Rost B, Sander C, Schneider R
Comput Appl Biosci. 1994 Feb;10(1):53-60. doi: 10.1093/bioinformatics/10.1.53.
By the middle of 1993, > 30,000 protein sequences has been listed. For 1000 of these, the three-dimensional (tertiary) structure has been experimentally solved. Another 7000 can be modelled by homology. For the remaining 21,000 sequences, secondary structure prediction provides a rough estimate of structural features. Predictions in three states range between 35% (random) and 88% (homology modelling) overall accuracy.

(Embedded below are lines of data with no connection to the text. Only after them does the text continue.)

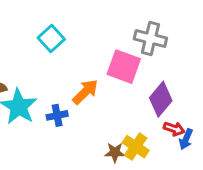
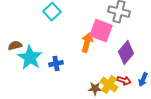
orange arrow: (85, 92) -> (87, 43), moved, turned -30
red arrow: (174, 129) -> (124, 81), moved

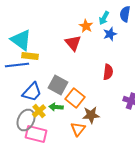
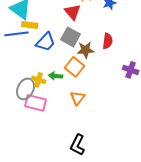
gray square: (58, 85) -> (71, 37), moved
blue trapezoid: (32, 92) -> (46, 42), moved
yellow cross: (39, 111) -> (39, 80), turned -32
brown star: (91, 115) -> (86, 50), moved

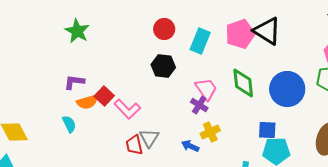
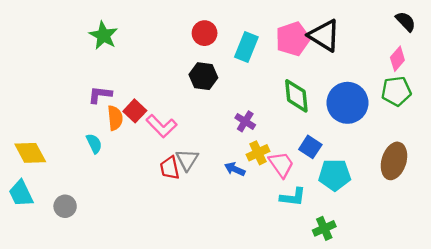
pink trapezoid: (206, 89) -> (281, 164), moved
orange semicircle: (87, 102) -> (115, 118), turned -80
blue square: (267, 130) -> (310, 147), moved, turned 30

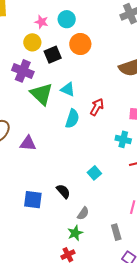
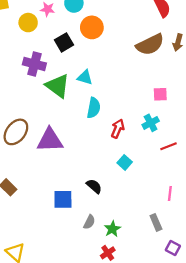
yellow circle: (32, 42) -> (28, 23), moved
red arrow: (97, 107) -> (118, 129), moved
cyan cross: (123, 139) -> (151, 123), turned -35
purple triangle: (28, 143) -> (50, 140), size x1.5
gray semicircle: (83, 213) -> (89, 222), moved

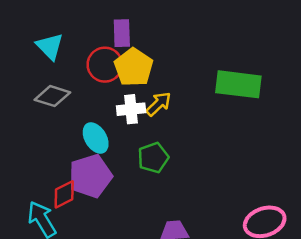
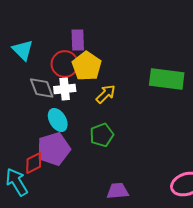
gray diamond: (52, 96) -> (42, 88), moved, turned 52
white cross: (131, 109) -> (65, 89), moved

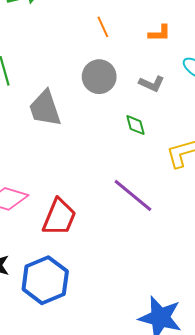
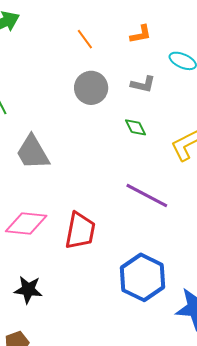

Using information about evolutionary conservation as contained in multiple sequence alignments, the secondary structure of 4700 protein sequences was predicted by the automatic e-mail server PHD. For proteins with at least one known homologue, the method has an expected overall three-state accuracy of 71.4% for proteins with at least one known homologue (evaluated on 126 unique protein chains).
到1993年年中,已列出超过30000个蛋白质序列。其中1000个的三维(三级)结构已通过实验解析。另外7000个可以通过同源性建模。对于其余21000个序列,二级结构预测提供了结构特征的粗略估计。三种状态下预测的总体准确率在35%(随机)到88%(同源性建模)之间。利用多序列比对中包含的进化保守信息,通过自动电子邮件服务器PHD预测了4700个蛋白质序列的二级结构。对于至少有一个已知同源物的蛋白质,该方法对于至少有一个已知同源物的蛋白质的预期总体三状态准确率为71.4%(在126条独特的蛋白质链上评估)。